- [The task] Render all the entries below as a two-column CSV with the columns "field" and "value", one row per line, each name and value in its own quoted field with line breaks turned into spaces. Leave the pictures out.

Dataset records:
* START *
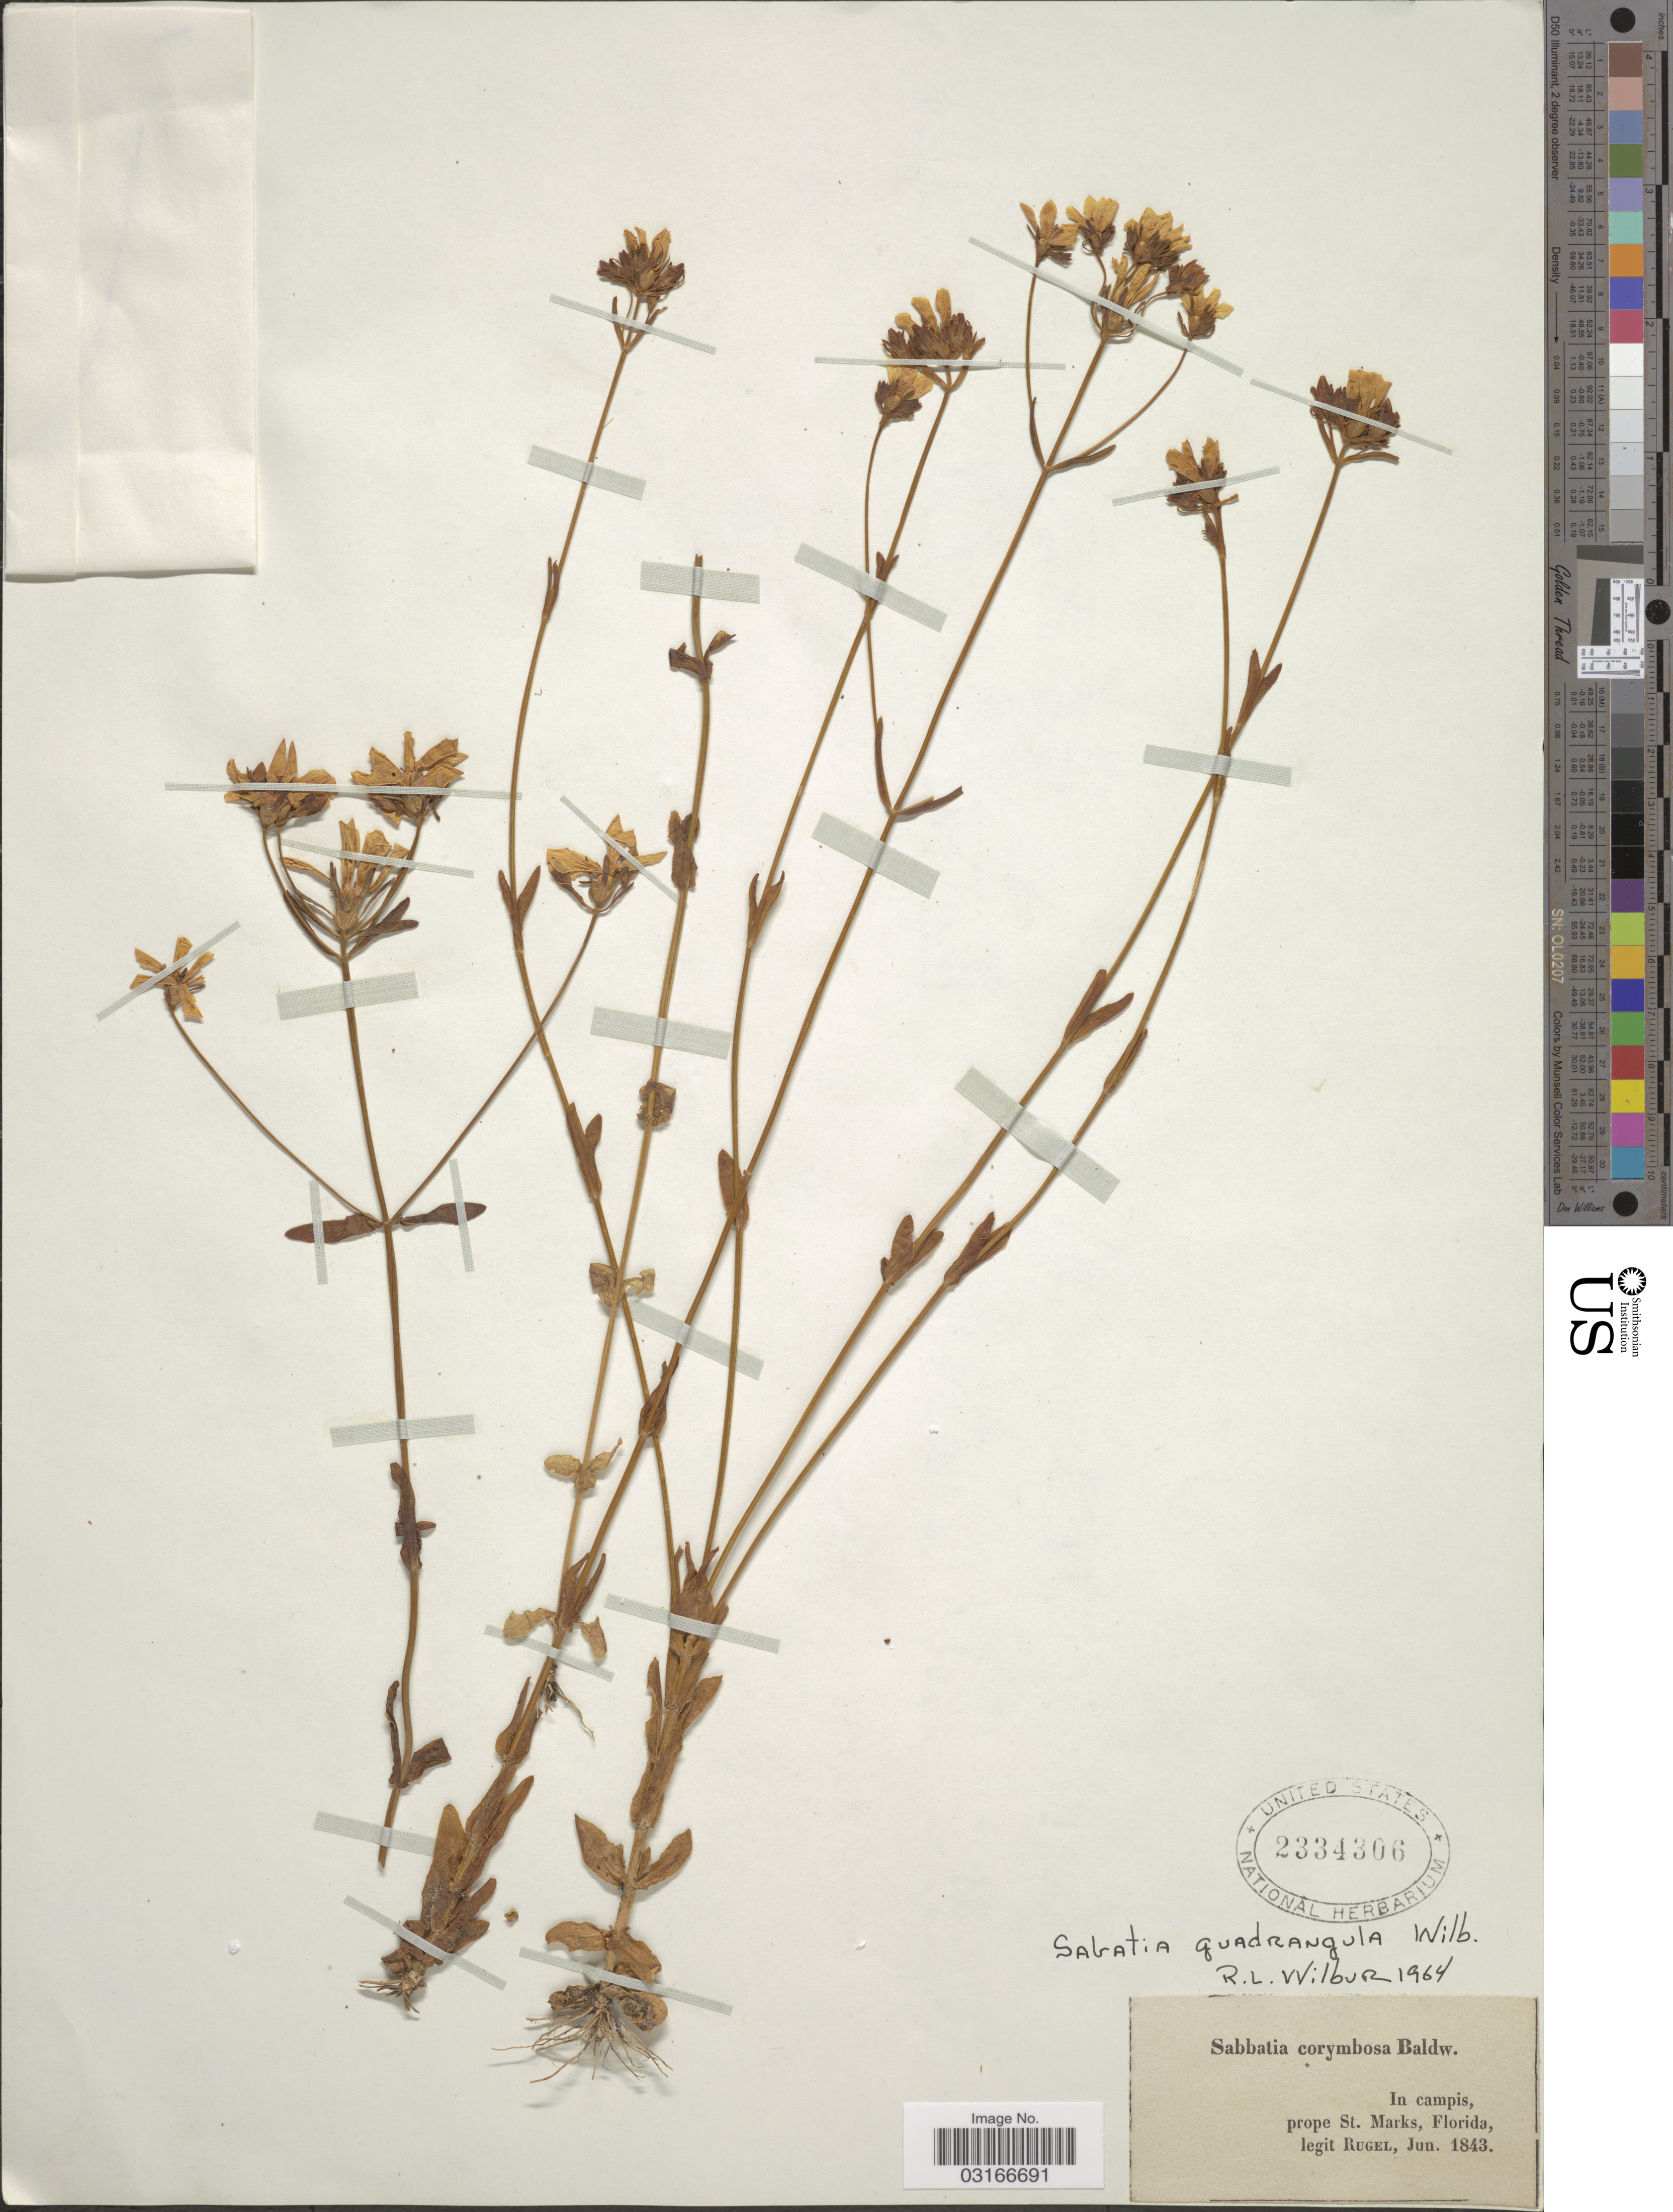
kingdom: Plantae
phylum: Tracheophyta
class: Magnoliopsida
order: Gentianales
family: Gentianaceae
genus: Sabatia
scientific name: Sabatia quadrangula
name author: Wilbur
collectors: Rugel, --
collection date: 1843-06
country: United States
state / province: Florida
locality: In campis, prope St. Marks.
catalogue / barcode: US 2334306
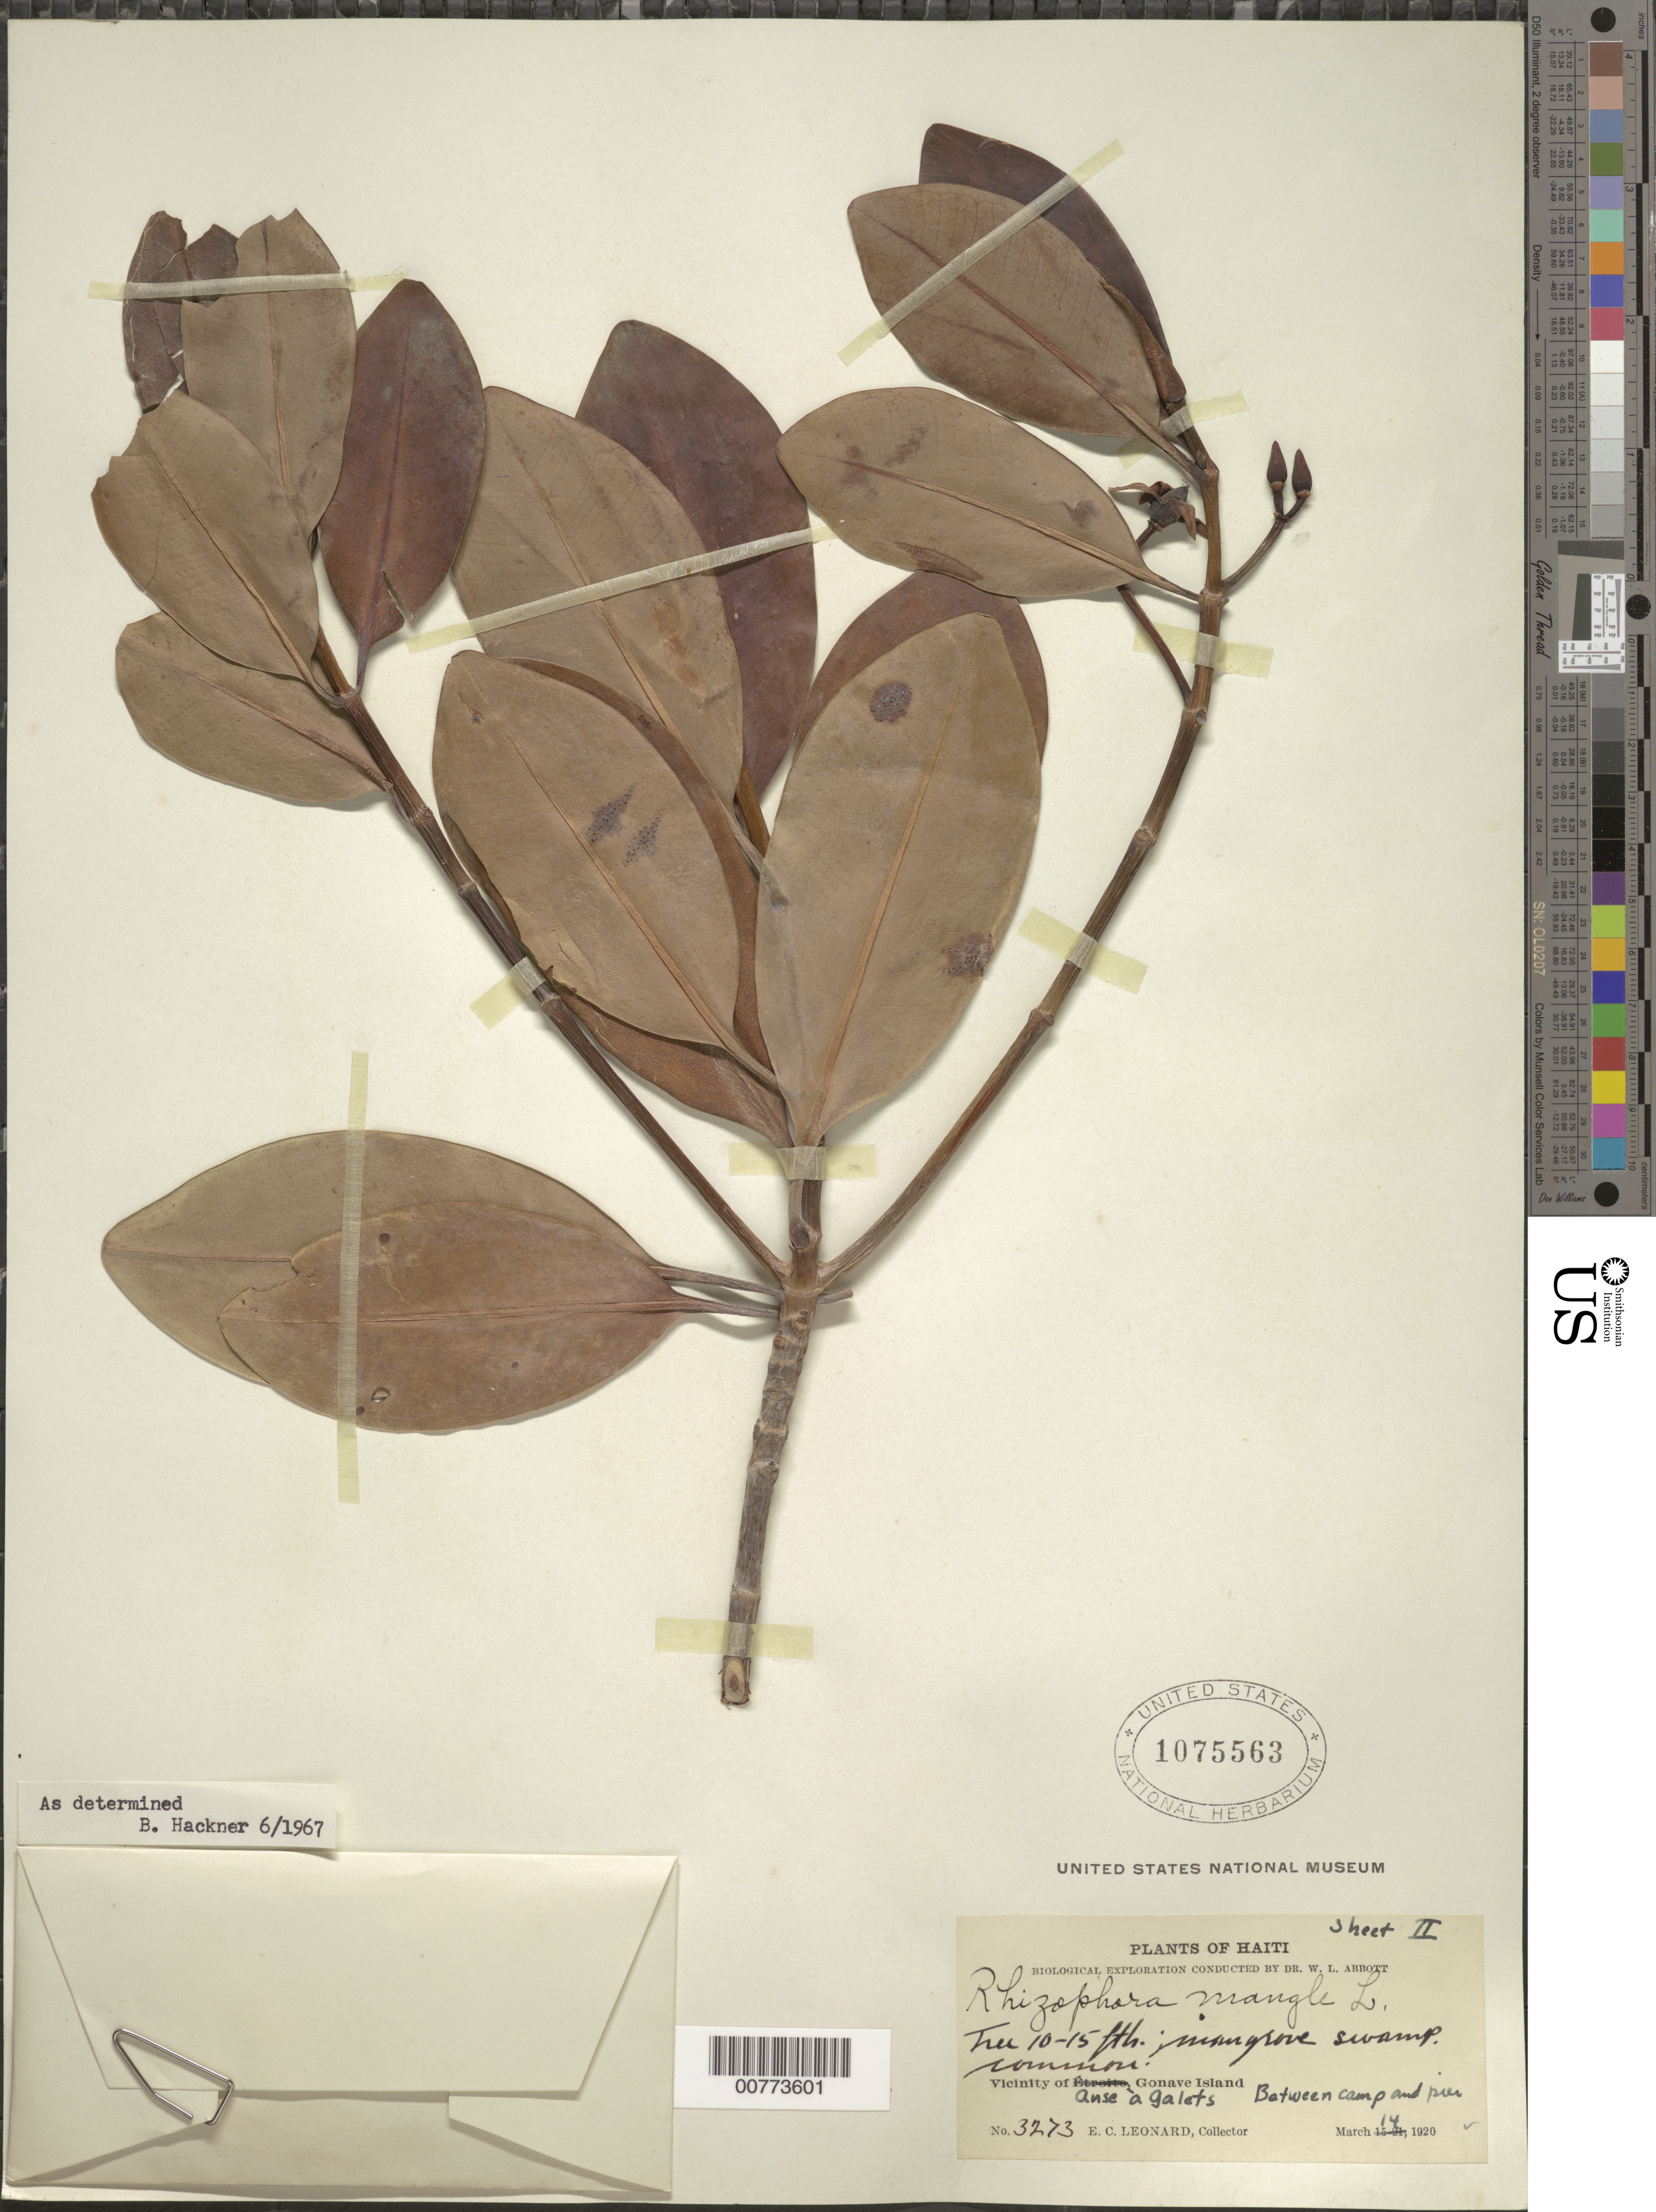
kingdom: Plantae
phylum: Tracheophyta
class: Magnoliopsida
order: Malpighiales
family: Rhizophoraceae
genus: Rhizophora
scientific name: Rhizophora mangle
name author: L.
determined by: Hackner, B.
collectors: E. C. Leonard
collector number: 3273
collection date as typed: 14 May 1920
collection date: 1920-05-14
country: Haiti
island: Hispaniola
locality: Gonave Island, vicinity of Anse à galets, between camp and "prei".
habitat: Mangrove swamp.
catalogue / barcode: US 1075563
* END *
- [Answer for the task]
field,value
"kingdom:","Plantae"
"phylum:","Tracheophyta"
"class:","Magnoliopsida"
"order:","Gentianales"
"family:","Gentianaceae"
"genus:","Sabatia"
"scientific name:","Sabatia quadrangula"
"name author:","Wilbur"
"collectors:","Rugel, --"
"collection date:","1843-06"
"country:","United States"
"state / province:","Florida"
"locality:","In campis, prope St. Marks."
"catalogue / barcode:","US 2334306"
"kingdom:","Plantae"
"phylum:","Tracheophyta"
"class:","Magnoliopsida"
"order:","Malpighiales"
"family:","Rhizophoraceae"
"genus:","Rhizophora"
"scientific name:","Rhizophora mangle"
"name author:","L."
"determined by:","Hackner, B."
"collectors:","E. C. Leonard"
"collector number:","3273"
"collection date as typed:","14 May 1920"
"collection date:","1920-05-14"
"country:","Haiti"
"island:","Hispaniola"
"locality:","Gonave Island, vicinity of Anse à galets, between camp and ""prei""."
"habitat:","Mangrove swamp."
"catalogue / barcode:","US 1075563"